TCOACJ is great for its level of historical engagement. E.g. I had no idea criminal prosecutors were usually private hires until long after the Constitution was written. Stuntz also considers how things could have (and in other countries, actually have) gone differently, e.g. most constitutions written after ours have substantive protections written into their equivalent of the bill of rights, while ours does not. (Except for the proscription of “cruel and unusual” punishment, which our courts have interpreted into almost no proscription at all.) He also looks at the racial elements in another “tough on crime” moment in American history: the Irish immigrant experience in the decades where the potato famine caused a huge influx of Irish immigrants to the U.S. in the late 1800s.
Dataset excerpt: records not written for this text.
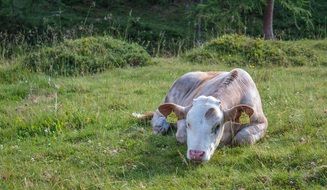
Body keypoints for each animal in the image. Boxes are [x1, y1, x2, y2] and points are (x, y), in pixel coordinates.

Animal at [135, 68, 268, 162]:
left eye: (217, 126)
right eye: (188, 124)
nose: (196, 154)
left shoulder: (261, 121)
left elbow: (242, 138)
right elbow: (181, 135)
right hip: (168, 97)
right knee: (159, 117)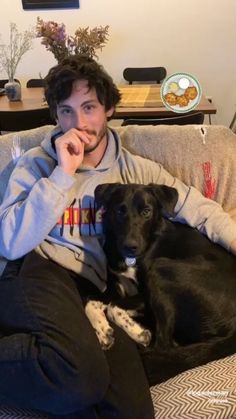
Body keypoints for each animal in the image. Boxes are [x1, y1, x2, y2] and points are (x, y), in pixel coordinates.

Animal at [88, 182, 236, 386]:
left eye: (146, 211)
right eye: (119, 211)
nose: (130, 246)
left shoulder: (143, 295)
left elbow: (113, 306)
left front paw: (138, 332)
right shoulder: (115, 286)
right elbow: (91, 302)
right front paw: (103, 331)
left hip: (160, 269)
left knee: (164, 346)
More than 90% of sentences are plea bargains, not tried to a jury at all.

Overall, the result seems to be that the very people the modern procedural protections were intended to protect (minority defendants and poor people) are the clear losers in the new system. Sure, plea deals save money on prosecutions, but the upshot is a criminal justice “system” of police officers’ and prosecutors’ discretion, rather than a system of judges’ and juries’ discretion. Just like draft boards’ discretion tended to mean that well-off folks got out of going to ‘Nam, discretion in the U.S. is a big part of how we put 1/3 of black men between 20 and 30 in jail without the rest of us thinking there was a war going on.

But the central theme is about how legislatures have adjusted to the insane expense of excess procedural protections by creating new kinds of violations and tougher sentences for existing ones, and by disempowering judges and juries with mandatory sentencing and crimes that don’t have a “criminal intent” component, but rather merely an “intent” or even merely a “possession implies intent” component, which empowers prosecutors to bully plea bargains from defendants. The upshot is a criminal justice “system” of legislative, police, and prosecutorial discretion for newly created categories of crime, rather than a system powered by aggressive prosecution and traditional sentences for the “big five” (murder, battery, rape, arson, fraud/perjury) and judges and juries.

Stuntz also looks at electoral checks on police and prosecutors. TCOACJ looks at the parallel between the post-Potato-famine Irish communities that built electoral machines and took over city electoral politics in response to excess incarceration of Irish young men, and a similar (but less successful) effort by African American communities in response to a wave of incarceration of African American men. In both cases, the wave of incarceration was itself tightly connected to a large group of newly arrived young men without opportunity–whether young Irishmen escaping the famine, or young black Americans fleeing Jim Crow.